907C Poster - 14. Neural circuits and behavior
Saturday April 09, 1:30 PM - 3:30 PM

The circuit basis of operant self-administration for ethanol in Drosophila Melanogaster


Authors:
John Hernandez; Eve Glenn; Nicholas Mei; Reza Azanchi; Karla Kaun

Affiliation: Brown University

Keywords:
r. circuits; f. learning/memory

Alcohol research has largely been focused on understanding the neural mechanisms underlying excessive or compulsive alcohol intake. However, humans display a wide-variety of drinking behaviors with some escalating alcohol consumption over time while others moderately drink or even abstain. Investigating the circuits and neural dynamics underlying this individual variation is critical for developing more effective treatments for alcohol use and abuse disorders.
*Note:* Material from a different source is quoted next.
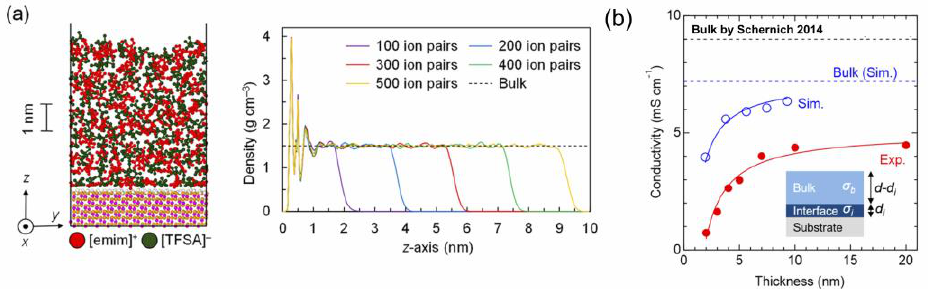
Figure 6. ( a ) Molecular dynamics calculations of thin film IL [emim][TFSA] for various thicknesses in contact with a solid substrate of sapphire. ( b ) The thickness dependence of ionic conductivity for IL thin films experimentally obtained (red filled circle), together with the simulated result by the molecular dynamics calculation (blue open circle). The dashed black line is the bulk conductivity [31]. Reproduced with permission from ref. [29]. Copyright 2018, American Chemical Society.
In Drosophila melanogaster, the neural circuits required for encoding valence include identifiable connections, genetic and/or biochemical profiles and characterized temporal changes underlying learning, making flies an ideal model for investigating escalation of ethanol self-administration. We developed a 3-day operant paradigm to evaluate the spectrum of behaviors associated with self-administration of a pharmacologically relevant dose of volatilized ethanol and compared these responses to an ethologically relevant ethanol odor. Similar to mammals, individual variation in self-administration behavior for a pharmacologically relevant dose of ethanol occurs with consecutive training sessions. Approximately 35% of flies escalate self-administration whereas 61% of flies remain stable and 4% of flies decrease self-administration. This contrasts significantly with self-administration of ethologically relevant ethanol odor where 8% flies escalate self-administration. Thermogenetically inactivating a simple two neuron cholinergic and dopaminergic mushroom body circuit altered population ethanol preference to decrease and increase ethanol self-administration, respectively. Our data provides the behavioral and neuroanatomical groundwork to subsequently investigate variability in physiology of identified circuits contributing to alcohol use disorder.